Thursday, May 18, 2006

Another Country

"The Amazing Race" ended last night with a finale I can live with: Tyler and BJ, the not-quite-as-objectionable-as-Eric-and-Jeremy and not-as-likely-to-get-lost-as-Ray-and-Yolanda team, won. I don't know why the show has such a pull on me: it's not really as good as it used to be, with pointless new rules added from time to time and stupid experiments like the four-player family teams of the previous season (I didn't even bother with it).

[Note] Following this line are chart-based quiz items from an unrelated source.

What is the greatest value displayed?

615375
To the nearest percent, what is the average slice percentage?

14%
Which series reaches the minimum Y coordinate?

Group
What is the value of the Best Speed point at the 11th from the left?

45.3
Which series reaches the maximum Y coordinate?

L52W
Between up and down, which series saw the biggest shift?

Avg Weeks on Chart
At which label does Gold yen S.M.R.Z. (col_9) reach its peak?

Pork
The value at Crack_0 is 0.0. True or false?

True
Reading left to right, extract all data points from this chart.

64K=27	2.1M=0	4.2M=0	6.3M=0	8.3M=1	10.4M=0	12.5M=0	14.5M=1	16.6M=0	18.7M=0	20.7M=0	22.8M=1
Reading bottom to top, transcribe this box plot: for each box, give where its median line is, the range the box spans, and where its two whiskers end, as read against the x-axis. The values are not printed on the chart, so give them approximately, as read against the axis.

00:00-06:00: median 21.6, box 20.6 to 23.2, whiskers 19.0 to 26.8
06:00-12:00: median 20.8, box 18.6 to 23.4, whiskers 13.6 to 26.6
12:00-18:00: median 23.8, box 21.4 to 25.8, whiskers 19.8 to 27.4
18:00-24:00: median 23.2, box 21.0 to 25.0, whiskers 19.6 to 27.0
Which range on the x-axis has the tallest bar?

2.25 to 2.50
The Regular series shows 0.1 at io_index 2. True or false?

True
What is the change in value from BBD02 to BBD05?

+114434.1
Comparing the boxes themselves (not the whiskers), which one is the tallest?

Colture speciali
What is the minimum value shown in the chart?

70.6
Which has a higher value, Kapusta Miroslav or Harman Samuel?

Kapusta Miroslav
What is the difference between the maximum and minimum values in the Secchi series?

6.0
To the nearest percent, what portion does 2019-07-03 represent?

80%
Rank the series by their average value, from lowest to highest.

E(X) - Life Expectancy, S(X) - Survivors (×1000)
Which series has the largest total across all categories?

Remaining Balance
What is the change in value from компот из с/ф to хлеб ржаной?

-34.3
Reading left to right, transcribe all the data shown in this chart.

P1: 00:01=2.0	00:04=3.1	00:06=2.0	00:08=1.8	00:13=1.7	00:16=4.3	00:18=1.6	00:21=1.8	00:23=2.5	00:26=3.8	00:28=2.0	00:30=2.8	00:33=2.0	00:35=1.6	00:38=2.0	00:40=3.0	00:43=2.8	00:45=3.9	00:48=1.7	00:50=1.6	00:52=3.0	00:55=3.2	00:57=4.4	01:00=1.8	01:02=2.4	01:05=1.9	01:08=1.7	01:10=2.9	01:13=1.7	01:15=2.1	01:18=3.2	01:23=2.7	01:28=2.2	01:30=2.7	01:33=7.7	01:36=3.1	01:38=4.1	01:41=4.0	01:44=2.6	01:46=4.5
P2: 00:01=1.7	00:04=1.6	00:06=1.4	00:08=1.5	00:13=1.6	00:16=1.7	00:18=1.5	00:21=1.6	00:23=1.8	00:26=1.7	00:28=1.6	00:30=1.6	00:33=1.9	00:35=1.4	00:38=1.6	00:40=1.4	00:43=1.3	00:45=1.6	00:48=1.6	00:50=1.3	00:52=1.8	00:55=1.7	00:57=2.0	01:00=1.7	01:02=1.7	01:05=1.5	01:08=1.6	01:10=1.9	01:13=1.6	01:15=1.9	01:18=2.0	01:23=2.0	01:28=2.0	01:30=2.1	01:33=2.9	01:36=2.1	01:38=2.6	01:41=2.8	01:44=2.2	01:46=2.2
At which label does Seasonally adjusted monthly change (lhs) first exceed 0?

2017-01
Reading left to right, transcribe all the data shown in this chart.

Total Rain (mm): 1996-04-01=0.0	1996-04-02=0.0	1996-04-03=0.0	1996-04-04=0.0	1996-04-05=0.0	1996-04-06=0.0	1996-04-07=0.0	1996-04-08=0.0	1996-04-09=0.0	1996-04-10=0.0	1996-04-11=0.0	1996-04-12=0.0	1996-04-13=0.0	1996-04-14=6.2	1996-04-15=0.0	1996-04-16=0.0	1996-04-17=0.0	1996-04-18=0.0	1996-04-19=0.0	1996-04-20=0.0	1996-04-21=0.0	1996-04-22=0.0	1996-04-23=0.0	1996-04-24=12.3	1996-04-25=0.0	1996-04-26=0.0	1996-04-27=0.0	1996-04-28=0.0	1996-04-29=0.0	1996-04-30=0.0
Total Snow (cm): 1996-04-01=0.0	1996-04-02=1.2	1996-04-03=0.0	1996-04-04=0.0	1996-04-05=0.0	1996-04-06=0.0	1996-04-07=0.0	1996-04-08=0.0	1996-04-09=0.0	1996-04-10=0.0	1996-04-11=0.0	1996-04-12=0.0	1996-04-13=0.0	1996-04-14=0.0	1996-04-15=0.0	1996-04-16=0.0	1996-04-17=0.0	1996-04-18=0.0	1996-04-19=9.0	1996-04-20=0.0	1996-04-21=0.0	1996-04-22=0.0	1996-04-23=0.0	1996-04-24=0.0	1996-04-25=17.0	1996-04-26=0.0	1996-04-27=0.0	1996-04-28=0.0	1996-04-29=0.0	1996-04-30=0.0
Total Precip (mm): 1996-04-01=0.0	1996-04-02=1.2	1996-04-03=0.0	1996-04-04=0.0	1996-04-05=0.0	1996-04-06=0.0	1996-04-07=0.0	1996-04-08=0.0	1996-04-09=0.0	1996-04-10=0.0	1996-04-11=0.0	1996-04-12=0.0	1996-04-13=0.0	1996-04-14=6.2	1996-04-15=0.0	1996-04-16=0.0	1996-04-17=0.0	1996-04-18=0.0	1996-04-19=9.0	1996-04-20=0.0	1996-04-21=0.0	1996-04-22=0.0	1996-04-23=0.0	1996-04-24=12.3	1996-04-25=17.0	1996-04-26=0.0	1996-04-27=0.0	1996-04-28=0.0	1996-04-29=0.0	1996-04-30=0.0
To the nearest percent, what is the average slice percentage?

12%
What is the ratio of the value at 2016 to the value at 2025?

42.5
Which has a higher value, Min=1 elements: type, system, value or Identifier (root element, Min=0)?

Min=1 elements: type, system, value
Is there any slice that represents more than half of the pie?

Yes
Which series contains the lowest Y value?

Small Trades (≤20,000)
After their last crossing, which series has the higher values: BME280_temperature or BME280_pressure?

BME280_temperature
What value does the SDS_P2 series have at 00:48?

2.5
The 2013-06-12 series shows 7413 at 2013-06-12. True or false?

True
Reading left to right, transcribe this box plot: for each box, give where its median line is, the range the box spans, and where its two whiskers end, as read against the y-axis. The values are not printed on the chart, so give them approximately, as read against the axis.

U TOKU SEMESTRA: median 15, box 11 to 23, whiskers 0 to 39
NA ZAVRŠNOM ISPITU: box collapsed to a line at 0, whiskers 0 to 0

But if you have to watch a reality show, it's still the one to watch.

This story, or storyette, contains the following sentence:

Other far-off locales the contestants visited included the Persian Gulf state of Oman, Moscow and Munich.

Yes, I would have put a comma after "Moscow"; I happen to like lists that are completely separated by commas, but that's not my complaint here. This is an extremely fine point of style, I know, but I think that if you have a list that contains one modifier, in this case the adjectival phrase "the Persian Gulf state of", you should put that modified list element at the end. If you don't, the reader can easily get the impression that the modifier applies to all the elements of the list.

I know: nobody thinks that there's a Persian Gulf state called "Oman, Moscow and Munich". Probably. But there are countries with "and" in their names, such as "Sao Tome and Principe", and so that strange little list forces you stop for a moment and say, "Wha?"

One of the principles of clear writing is that you do what you can to avoid confusing the reader. How hard would it have been to reconstruct the sentence as the clearer, unobjectionable "Moscow, Munich, and the Persian Gulf state of Oman"? Not hard at all.